Contestants who failed to make the proper connection in time won $100 for every word they got right. The highest jackpot ever won in the Double Definitions round was $27,500, which occurred during Wordplay's final week.

On the series premiere, the bonus round was called "Speedword", but from the second episode onward, it was called "Double Definitions" after the show's producers realized that fellow NBC game show Scrabble had been using the term for more than two years at the time.

Contestants were allowed to keep playing until they were defeated or until they won three episodes in a row, whichever happened first; three-time champions were retired undefeated.

==Broadcast history==
When Wordplay premiered on December 29, 1986, it was slotted in the 12:30 pm/11:30 am timeslot following Super Password. That slot had been occupied by the soap opera Search for Tomorrow for over four and a half years on NBC; the serial had aired continuously, first on CBS, since 1951 and was the longest running daytime program in history at the time of its cancellation.

The series faced off against the first half-hour of the highly-rated The Young and the Restless on CBS and Loving on ABC, but did not perform well against both soap operas; the show was also prone to being preempted by some NBC affiliates, in order to continue to broadcast syndicated programming in its timeslot.

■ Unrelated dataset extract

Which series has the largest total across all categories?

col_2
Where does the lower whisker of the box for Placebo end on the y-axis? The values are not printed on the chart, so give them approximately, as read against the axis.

NBC announced the cancellation of Wordplay in the summer of 1987 in order to make room for Win, Lose or Draw on the network's schedule; the final episode of the series aired on September 4, 1987. Three days after the final episode aired, Scrabble was moved to the 12:30 pm Eastern timeslot.

===Pilot episode===
The pilot episode, shot in October 1986 for NBC, featured Peter Tomarken as host. According to Tomarken, he was replaced as host because the producers wanted him to alter the style in which he hosted, which created a negative reaction from test audiences. This episode presented the main-game board in a different format, with nine words and three blocks arranged in a 4-by-3 rectangular grid.